One alternative forecast for millennials is that they might decide to form their own associations around their issues, the leadership opportunities they are ready to hold, and the technology-empowered approaches that extend their reach and impact.
This is a decisive question for associations to answer: Will traditional organizations adapt ad accommodate the interests and preferences of millennials as they become a dominant demographic group, or will this generational renewal need the rise of new organizations proving new ways to be effective in the future?
The March for Science announced plans this month to incorporate as a nonprofit organization. The founders appear to be at a millennial stage of their careers. Yet the success of the march was assured once many well established scientific societies lent their support. This long list of partners attests to this continued support.
You see a similar phenomenon with the Women’s March, another movement-based initiative now searching for an executive director and organizing a major conference this month.
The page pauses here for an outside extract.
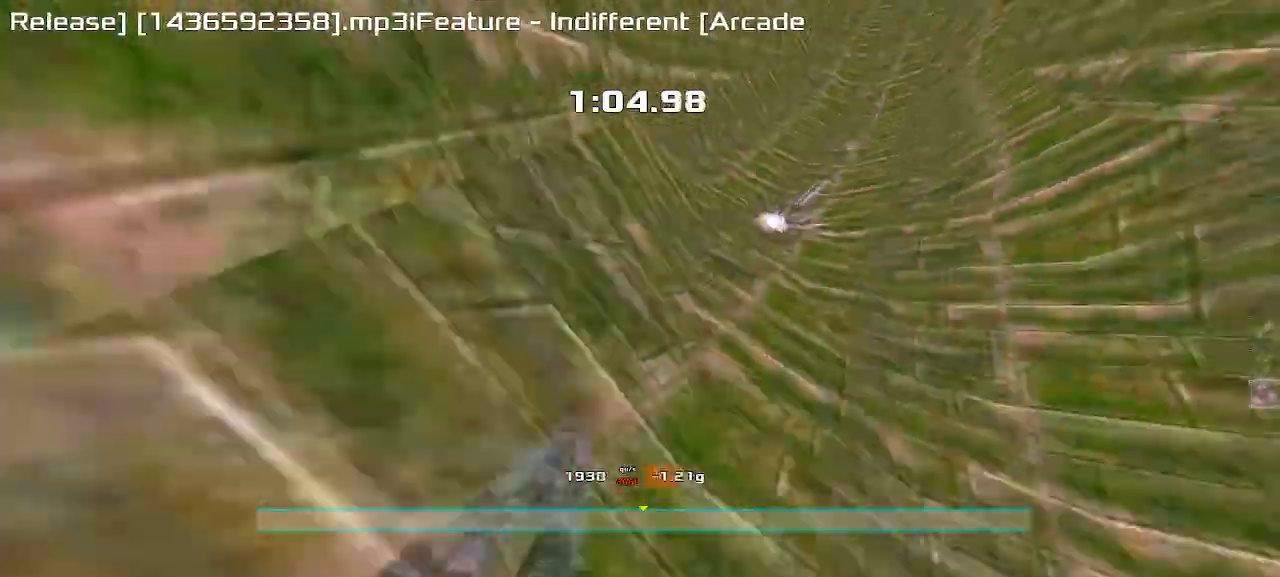
{"keys": ["down", "left"], "events": []}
When the streets of cities filled last January it was with millennial women linking arms with their boomer older sisters.
Look closely at traditional associations and you can spot evidence that as millennials fill the ranks of association staffs and volunteers they are applying their impatience for bureaucracy and their proficiency with technology to updating systems and processes.
One of the sticking points in this generational renewal I've experienced is whether scaling up operations with social media and apps will undermines essential relationships. For example, I talked with many fundraising professionals who doubted that new approaches to philanthropy could outperform relationship-based major gifts fundraising. Yet we can point to many examples where volume did indeed generate significant dollars—although the elders are right to question and insist on the importance of moving these donors from transactional giving into sustaining relationships.
Or take my experience with a long-standing national organization working to organize local communities for social justice. For too many years the old lions insisted we stick to relationship building rather than adopting some of the flashier techniques other organizations were using to garner public attention. Relationships give us the integrity to speak on our issues, but we have gained much as the millennial organizers who came on board began experimenting with technology tools to better communicate and organize our efforts.
The best future will be one where we hold fast to important principles that define human interactions, while moving as fast as younger minds and hands can carry us into deploying new capabilities. This doesn’t have to happen through the rise of new organizations, but it might take a few provocative successes to wake older leaders up to the possibilities.